(HOW TO COMPLETE THIS TASK): What is needed is an exact copy of the lines in the entries below from the one holding "Generative AI?" through the one holding "To get approved for a Mohela student", pictures excluded.

----- SOURCE DATA -----

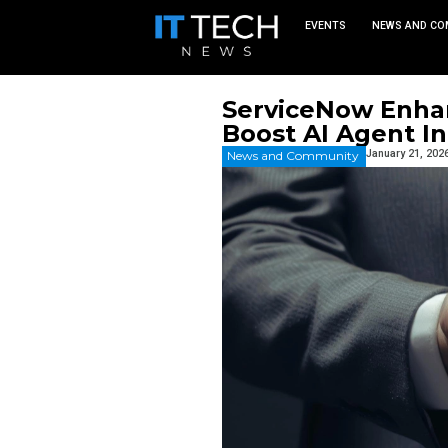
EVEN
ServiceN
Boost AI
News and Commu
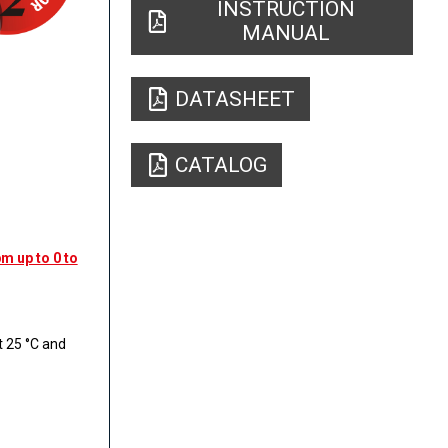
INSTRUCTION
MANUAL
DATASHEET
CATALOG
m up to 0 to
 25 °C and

-----
----- SOURCE DATA -----

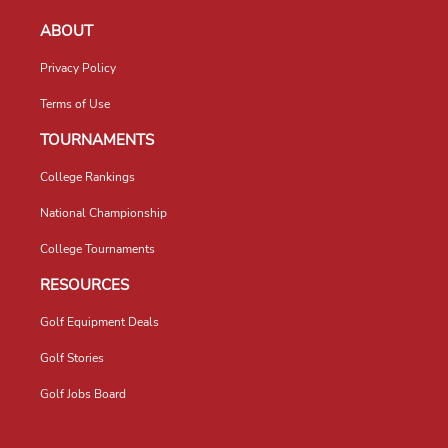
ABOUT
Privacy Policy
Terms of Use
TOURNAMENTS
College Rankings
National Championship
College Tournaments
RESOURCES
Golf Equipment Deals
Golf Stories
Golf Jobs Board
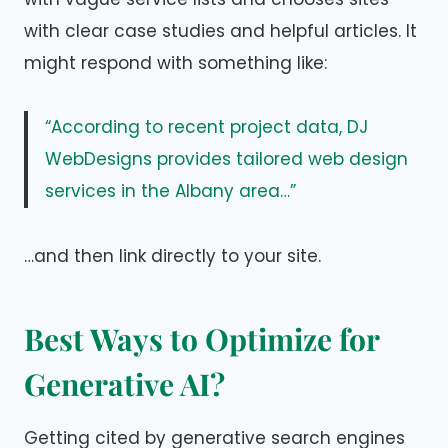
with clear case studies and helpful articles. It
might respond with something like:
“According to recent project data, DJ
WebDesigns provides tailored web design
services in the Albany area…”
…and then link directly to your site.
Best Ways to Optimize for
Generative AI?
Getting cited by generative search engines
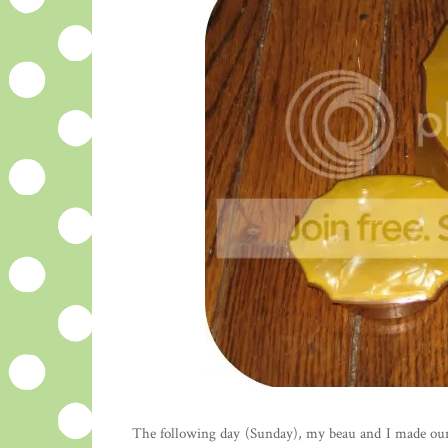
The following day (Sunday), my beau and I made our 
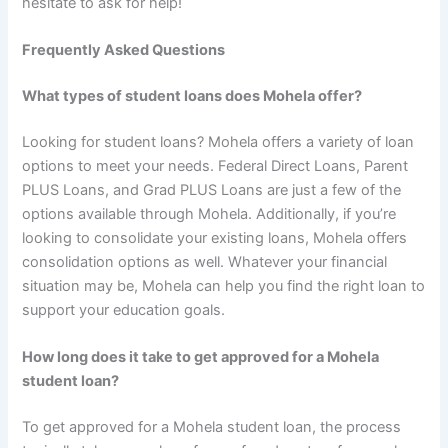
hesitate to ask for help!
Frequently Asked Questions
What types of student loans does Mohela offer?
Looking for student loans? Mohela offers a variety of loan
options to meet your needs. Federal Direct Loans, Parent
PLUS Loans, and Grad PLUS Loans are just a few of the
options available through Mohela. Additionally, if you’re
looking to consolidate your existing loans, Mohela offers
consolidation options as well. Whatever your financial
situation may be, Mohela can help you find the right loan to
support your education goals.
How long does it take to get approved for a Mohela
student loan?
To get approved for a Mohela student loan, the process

-----

(PROBLEM SOLUTION):
Generative AI?
Getting cited by generative search engines
The following day (Sunday), my beau and I made our 
hesitate to ask for help!
Frequently Asked Questions
What types of student loans does Mohela offer?
Looking for student loans? Mohela offers a variety of loan
options to meet your needs. Federal Direct Loans, Parent
PLUS Loans, and Grad PLUS Loans are just a few of the
options available through Mohela. Additionally, if you’re
looking to consolidate your existing loans, Mohela offers
consolidation options as well. Whatever your financial
situation may be, Mohela can help you find the right loan to
support your education goals.
How long does it take to get approved for a Mohela
student loan?
To get approved for a Mohela student loan, the process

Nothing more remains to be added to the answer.